В работах о «Машеньке» писали об автобиографичности романа[14], в образе Ганина обнаруживали авторские черты. Предположение обретает дополнительный игровой смысл в свете ведущего мотива: сходство героя и автора аналогично сходству соловья и Сирина, псевдонима, которым Набоков подписывал свои произведения на русском языке[15].

Выбор В. Набоковым в качестве псевдонима имени райской птицы из русского фольклора может быть прочитан как игровое отражение другой известной птичьей писательской фамилии, но настоящей — Гоголь[16]. Симптоматично и то, что в следующем псевдоавтобиографическом романе «Подвиг» Набоков выбрал для своего героя имя Мартын Эдельвейс, сочетание птицы (мартын — водяная птица типа чайки, Larus Sterna) и горного цветка — эдельвейс, объединив в одном персонаже два доминантных образа первого романа «Машенька».

2

Образ героини, Машеньки, вбирает черты фетовской розы. Об этом свидетельствуют многочисленные примеры скрытого цитирования. Так, из письма Машеньки Ганину: «Если ты возвратишься, я замучаю тебя поцелуями…» (с. 138). Ср. у Фета: «Зацелую тебя, закачаю…» (с. 109). Ганин постоянно вспоминает нежность образа Машеньки: «нежную смуглоту» (с. 68), «черный бант на нежном затылке» (с. 73). Ср. у Фета: «Ты так нежна, как утренние розы…» (с. 109). Алферов о Машеньке: «жена моя чи-истая» (с. 159). У Фета: «Ты так чиста…» (с. 109). Поэт Подтягин говорит о влюбленном Ганине: «Недаром он такой озаренный» (с. 83). У Фета: роза дарит соловью «заревые сны» (с. 109).

Образ розы в емкой системе цветочного кода занимает главное место. Роза — символ любви, радости, но и тайны. Ср. латинское sub rosa как обозначение тайны[17]. И не случайно, что в романе, где рассыпано немало цветов, роза, символизирующая первую любовь героя, не названа ни разу. Таково зеркальное отражение приема называния: героиня, чьим именем озаглавлено произведение, ни разу не появляется в реальности.

Намек на скрытый смысл, заложенный в имени, делается уже в первых строках романа: «Я неспроста осведомился о вашем имени, — беззаботно продолжал голос. — По моему мнению, всякое имя… всякое имя обязывает» (с. 7) (о потаенном значении имени — см. далее).

Образ розы как аллегории Машеньки возникает в зашифрованной отсылке во фразеологию другого языка. Так, Ганин, сидя рядом с Алферовым, «ощущал какую-то волнующую гордость при воспоминаньи о том, что Машенька отдала ему, а не мужу, свое глубокое благоухание» (с. 82). Ср. по-французски: «Elle a perdu sa rose» — о потере девственности.

Умышленное непроизнесение имени, погружение его в тайну, либо подмена другим, условным, — известный прием сакрализации образа. Любовь в сознании героя связана с тайной. Так, о летнем романе Ганина и Машеньки: «дома ничего не знали…» (с. 90). И позже, в Петербурге: «Всякая любовь требует уединенья, прикрытия, приюта…» (с. 108).
----
_ЧТО НУЖНО СДЕЛАТЬ:_
A. Перепишите из отрывка о романе «Машенька» без изменений фрагмент, который начинается словами, содержащими «Образ розы как», и заканчивается словами «о потере девственности.».
B. Сколько строк в записях ниже содержат слово «clip»? Регистр букв учитывается; в ответе укажите только число.

_МАТЕРИАЛ ДЛЯ ИЗУЧЕНИЯ:_
----
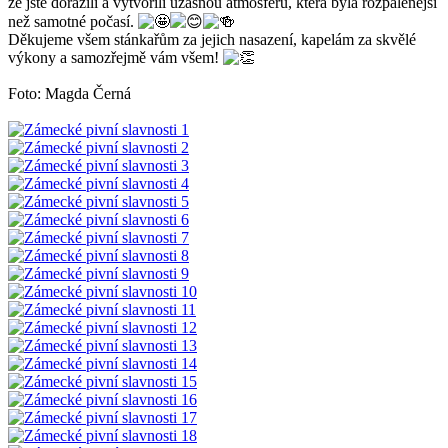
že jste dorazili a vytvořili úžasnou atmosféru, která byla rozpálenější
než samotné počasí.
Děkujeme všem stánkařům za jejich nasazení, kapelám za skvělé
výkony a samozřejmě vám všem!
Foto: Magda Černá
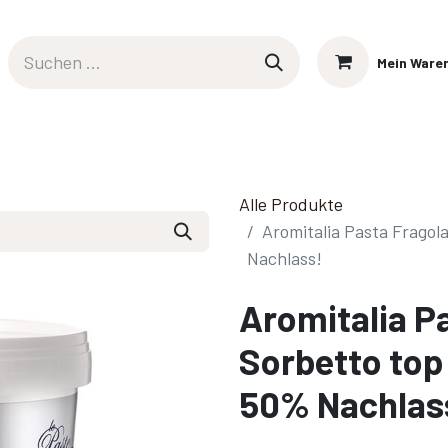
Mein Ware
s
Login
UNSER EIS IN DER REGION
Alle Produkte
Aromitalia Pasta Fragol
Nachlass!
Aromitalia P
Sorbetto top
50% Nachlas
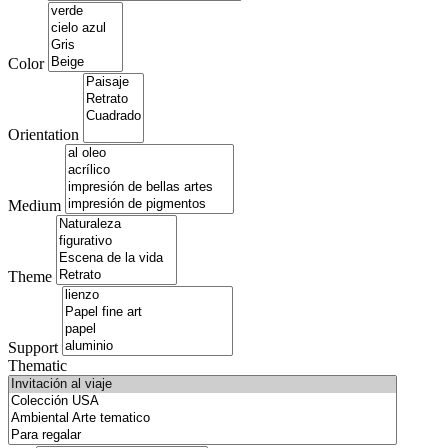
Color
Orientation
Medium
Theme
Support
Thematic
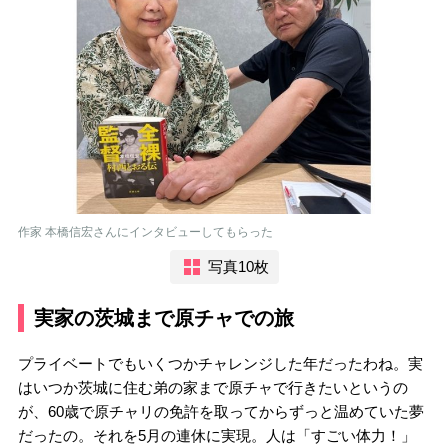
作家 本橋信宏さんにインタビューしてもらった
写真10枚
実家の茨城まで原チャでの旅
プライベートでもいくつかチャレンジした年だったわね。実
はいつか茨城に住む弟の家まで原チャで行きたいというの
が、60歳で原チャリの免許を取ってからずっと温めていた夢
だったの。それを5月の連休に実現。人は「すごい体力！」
----
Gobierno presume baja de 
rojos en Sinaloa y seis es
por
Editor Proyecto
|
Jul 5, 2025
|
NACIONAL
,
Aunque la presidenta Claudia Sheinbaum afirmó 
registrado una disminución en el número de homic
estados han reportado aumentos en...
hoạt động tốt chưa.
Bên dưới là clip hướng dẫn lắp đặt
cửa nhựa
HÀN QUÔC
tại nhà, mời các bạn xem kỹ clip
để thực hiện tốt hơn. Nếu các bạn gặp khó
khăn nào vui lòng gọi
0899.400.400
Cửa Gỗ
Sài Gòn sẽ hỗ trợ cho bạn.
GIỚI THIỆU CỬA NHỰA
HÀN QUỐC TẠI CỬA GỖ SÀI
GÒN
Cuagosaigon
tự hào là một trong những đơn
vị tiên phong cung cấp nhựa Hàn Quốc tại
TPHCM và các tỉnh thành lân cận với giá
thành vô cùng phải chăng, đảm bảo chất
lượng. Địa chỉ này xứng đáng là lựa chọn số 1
----
_РЕШЕНИЯ:_
A.
Образ розы как аллегории Машеньки возникает в зашифрованной отсылке во фразеологию другого языка. Так, Ганин, сидя рядом с Алферовым, «ощущал какую-то волнующую гордость при воспоминаньи о том, что Машенька отдала ему, а не мужу, свое глубокое благоухание» (с. 82). Ср. по-французски: «Elle a perdu sa rose» — о потере девственности.

B. 2